#### 原文摘录

字符串查找---基于KMP算法在多层级目录文件下查找特定模式子字符串
本文参考《算法(第4版)》
基于KMP算法在多层级目录文件下查找特定模式子字符串
本文基于KMP算法在多层级目录文件下查找特定模式子字符串,核心算法是KMP算法。
其中walk()方法中使用List listFilePath存放所有文件的绝对路径。使用read()方法从批量文件中循环查找每个文件中是否含有特定的模式子字符串,将含有特定模式子字符串的文件名打印出来。
1.实现代码
package subStringSearch;
import java.io.BufferedReader;
import java.io.File;
import java.io.FileNotFoundException;
import java.io.FileReader;
import java.io.IOException;
import java.util.ArrayList;
import java.util.List;
public class KMPInFiles {
private String pat;
private int[][] dfa;
List<File> listDirectory = new ArrayList<File>();//存储所有路径名称
List<File> listFile = new ArrayList<File>(); //存储所有文件
List<String> listDirPath = new ArrayList<String>(); //存储绝对路径
List<String> listFilePath = new ArrayList<String>();//存储文件绝对路径
public KMPInFiles(String pat){
this.pat = pat;
int M = pat.length();
int R = 65536;
dfa = new int[R][M];
dfa[pat.charAt(0)][0] = 1;
for(int X = 0, j = 1; j < M; j++){
for(int c = 0; c < R; c++)
dfa[c][j] = dfa[c][X]; //复制匹配失败情况下的值
dfa[pat.charAt(j)][j] = j + 1; //设置匹配成功情况下的值
X = dfa[pat.charAt(j)][X]; //更新重启状态
}
}
public int search(String txt){
int i, j, N = txt.length(), M = pat.length();
for(i = 0, j = 0; i < N && j < M; i++)

########
#### 所给数据

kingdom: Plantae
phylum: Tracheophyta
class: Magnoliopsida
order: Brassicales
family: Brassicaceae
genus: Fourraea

########

完成以下任务 ->
(a) 根据原文摘录回答下列问题：
(i) 本文参考的是哪本书？
(ii) walk()方法中用哪个列表存放所有文件的绝对路径？
(iii) 构造函数中变量R被赋予什么值？
(b) 请逐字照录原文摘录中从“dfa[c][j] = dfa[c][X];”开始、到“i < N && j < M; i++)”结束的部分。

参考答案 ->
(a)
(i) 《算法(第4版)》
(ii) listFilePath
(iii) 65536

(b)
dfa[c][j] = dfa[c][X]; //复制匹配失败情况下的值
dfa[pat.charAt(j)][j] = j + 1; //设置匹配成功情况下的值
X = dfa[pat.charAt(j)][X]; //更新重启状态
}
}
public int search(String txt){
int i, j, N = txt.length(), M = pat.length();
for(i = 0, j = 0; i < N && j < M; i++)